◆ Aim of the task: From the entries that follow, copy exactly the lines beginning at the line holding "right shoulder: (463, 112)" and continuing through the line holding "left shoulder: (257, 102)".

◆ Supplied material:
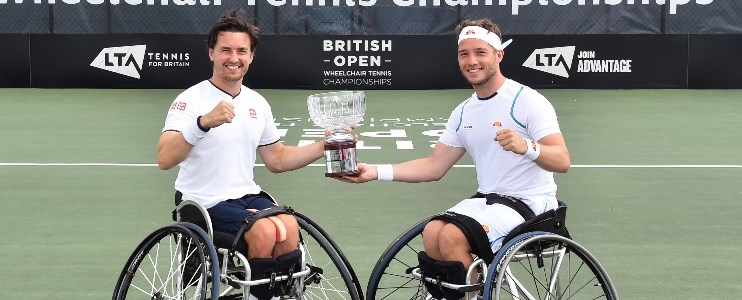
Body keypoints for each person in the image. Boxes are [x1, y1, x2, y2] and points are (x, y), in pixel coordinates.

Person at [338, 18, 571, 300]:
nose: (472, 61)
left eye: (480, 52)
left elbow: (562, 161)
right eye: (464, 54)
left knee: (450, 236)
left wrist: (528, 147)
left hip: (533, 204)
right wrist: (375, 171)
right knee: (433, 231)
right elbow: (434, 165)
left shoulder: (527, 100)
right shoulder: (463, 112)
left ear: (499, 55)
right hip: (488, 200)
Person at [156, 9, 327, 300]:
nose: (233, 58)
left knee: (287, 226)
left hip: (246, 195)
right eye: (225, 50)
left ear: (251, 56)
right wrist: (202, 124)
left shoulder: (257, 102)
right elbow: (164, 158)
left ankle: (275, 294)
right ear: (211, 53)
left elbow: (277, 159)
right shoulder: (190, 100)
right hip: (203, 200)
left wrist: (325, 146)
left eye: (241, 51)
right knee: (263, 231)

◆ Response area:
right shoulder: (463, 112)
left ear: (499, 55)
right hip: (488, 200)
Person at [156, 9, 327, 300]:
nose: (233, 58)
left knee: (287, 226)
left hip: (246, 195)
right eye: (225, 50)
left ear: (251, 56)
right wrist: (202, 124)
left shoulder: (257, 102)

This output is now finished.